Few pay attention to the interactions among well spacing, completion design, and geology. Type curves are too unwieldly to really handle the complexity, and simulation is often too intensive. It is intuitive to think that, at tighter well spacings, well performance is influenced to a greater degree by larger completion designs and vice versa.
At a minimum, it would take a very large number of type curves. To accurately model the numerous outcomes would require around 1 million scenarios per potential location. Because of this, teams tend to pick their completion and spacing design, then optimize by looking at small offset steps in either direction (e.g., wider/tighter spacing or larger/smaller job size). A better approach would be to model all the possible outcomes and see what makes the most sense.
The real issue with the typical spacing approach is that it assumes the corporate financial performance is best served by building out the highest number of economic locations (also known as maximizing NPV). Capital is finite and sometimes it will take so long to get to the additional locations that a company ends up degrading overall value by adding them.
This simplification also does not account for how corporate cash flows respond to the changes in the development plan. Nor does it account for a company’s ability to raise and pay back debt and equity. In short, ramifications to corporate returns are not well understood and are thus adversely affected.
Stop the Oversimplification
I propose a thought experiment: Even if prices are flat into perpetuity, should optimized well spacing and design stay static in perpetuity, regardless of changes in cash flows and the ability to raise debt/equity?
I think it is time to start thinking about what the better version of an E&P company looks like.
Price can bail out bad behavior, as it appears it will now, but price runups are always temporary. The company that will win back investors in the long run will be the company that understands how to optimize development planning within the context of corporate returns. In order to do that we must stop simplifying the subsurface and corporate financial models just for communication. Both are at some level just math.
Why not combine them?
Justin Hayes joined Bedrock Energy Partners in October 2018 to lead reserve analysis, subsurface evaluation, and development planning and optimization efforts. Prior to joining Bedrock Energy Partners, he was with Anadarko Petroleum Corporation (APC) where he managed reservoir engineering and analytics efforts for APC’s Powder River Basin (PRB) asset. In the PRB, Hayes led analytical- and physics-based efforts for optimizing PRB’s appraisal and development planning.

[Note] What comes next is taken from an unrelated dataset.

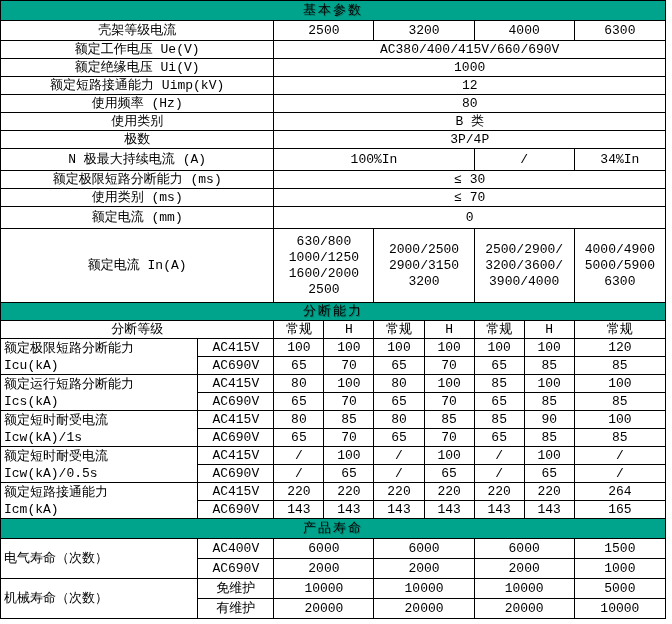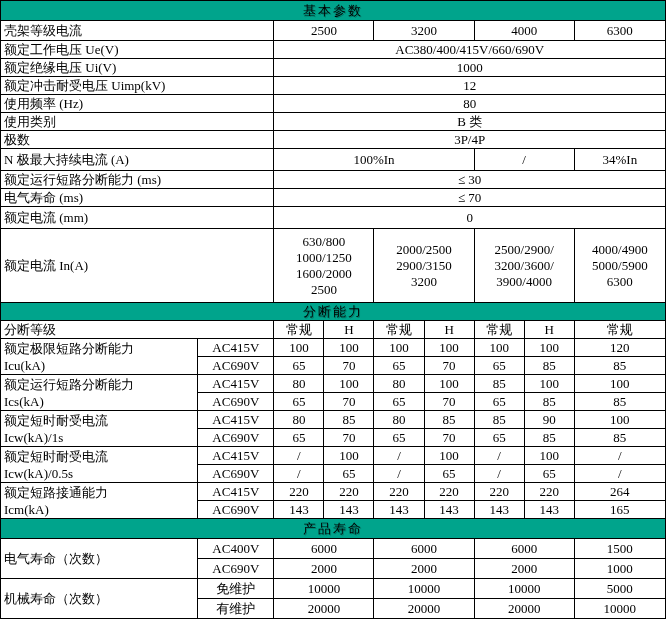"基本参数" .page { font-family: Liberation Serif, serif -> Liberation Mono, monospace }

Prior to that, he was the subject matter expert on subsurface and economic evaluations for unconventional assets on APC’s Advanced Analytics and Emerging Technology team where he led efforts to develop analytical- and physics-based techniques and tools for deployment in asset development teams, acquisition and divestiture efforts, US onshore exploration, and companywide portfolio optimization. Previously, Hayes worked in various roles including development and operations for US onshore and deepwater Gulf of Mexico.
He holds a BS degree in petroleum engineering from the Colorado School of Mines, where he was a Boettcher Scholar, and an MBA from the Jones Graduate School of Business at Rice University. Hayes serves as President and Chairman of the board of directors for the nonprofit Harbor School Houston, an early-childhood education center for at-risk students.